Mr Coster recalled he could see Mr Bource and two or three others about 150 metres from the boat playing with seals. “Then there was screaming: ‘Shark! Shark!’,” he said.
“He (Henri) was lifted waist-high out of the water.
“Blood seemed to cover him — an incredible amount of blood. The skippered fired up the boat and we quickly got over to them.
“Geoff Birtles and I jumped in. I looked under the water and saw his leg was gone.
“Then Jill Ratcliffe jumped in also and we pushed him up the side of the boat, while Colin Watson hauled him from the deck.”
Mr Coster and several others were later awarded by the Royal Humane Society of Victoria for their bravery.
The mood on deck was tense as quick-thinking divers took a spear gun rubber strip, wound it around his severed leg and kept tension with a knife handle.

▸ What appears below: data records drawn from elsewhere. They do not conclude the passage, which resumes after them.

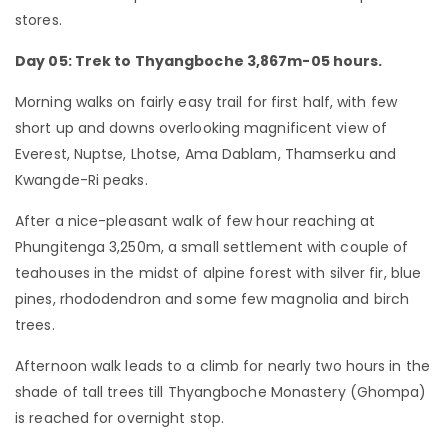
stores.
Day 05: Trek to Thyangboche 3,867m-05 hours.
Morning walks on fairly easy trail for first half, with few
short up and downs overlooking magnificent view of
Everest, Nuptse, Lhotse, Ama Dablam, Thamserku and
Kwangde-Ri peaks.
After a nice-pleasant walk of few hour reaching at
Phungitenga 3,250m, a small settlement with couple of
teahouses in the midst of alpine forest with silver fir, blue
pines, rhododendron and some few magnolia and birch
trees.
Afternoon walk leads to a climb for nearly two hours in the
shade of tall trees till Thyangboche Monastery (Ghompa)
is reached for overnight stop.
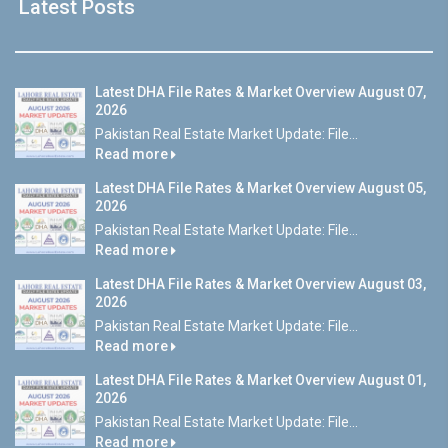
Latest Posts
Latest DHA File Rates & Market Overview August 07,
2026
Pakistan Real Estate Market Update: File...
Read more
Latest DHA File Rates & Market Overview August 05,
2026
Pakistan Real Estate Market Update: File...
Read more
Latest DHA File Rates & Market Overview August 03,
2026
Pakistan Real Estate Market Update: File...
Read more
Latest DHA File Rates & Market Overview August 01,
2026
Pakistan Real Estate Market Update: File...
Read more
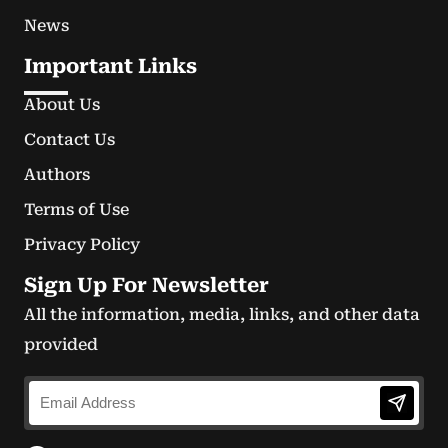
News
Important Links
About Us
Contact Us
Authors
Terms of Use
Privacy Policy
Sign Up For Newsletter
All the information, media, links, and other data
provided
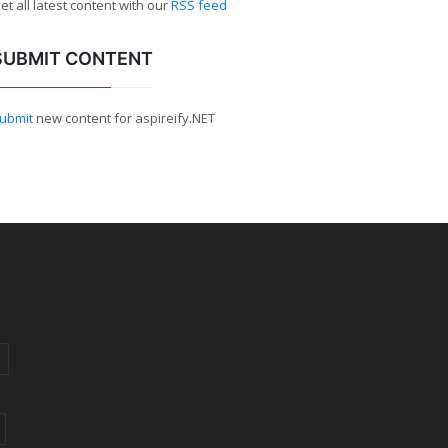
et all latest content with our
RSS feed
SUBMIT CONTENT
ubmit
new content for aspireify.NET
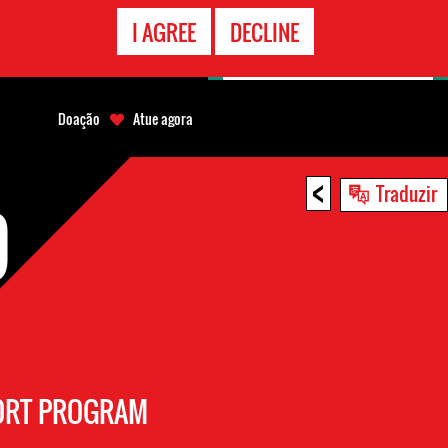
CONTATO
I AGREE
DECLINE
EMERGÊNCIA
Doação
Atue agora
<
Traduzir
D
PORT PROGRAM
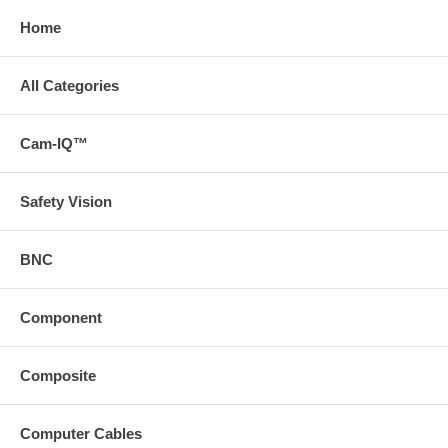
Home
All Categories
Cam-IQ™
Safety Vision
BNC
Component
Composite
Computer Cables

Mr Matthey had to quickly retrieve one diver then race back to the Raemur K.
Mr Matthey’s distress radio signals were picked up at Apollo Bay and relayed to Port Fairy, where a doctor was alerted.
“The doctor said if it had been two minutes later we could have lost him,” Mr Matthey said.
It was later estimated Mr Bource had lost 6.5 pints (three litres) of blood.
“Amazingly, he was sitting up in bed at Warrnambool Base Hospital the next day having a laugh,” Mr Coster said.
Mr Bource was back in the ocean less than two months after the attack. Years after the island attack he was in Warrnambool playing saxophone at a dance attended by Mr O’Keefe.
“He was an amazing musician and a very friendly person,” Mr O’Keefe recalled.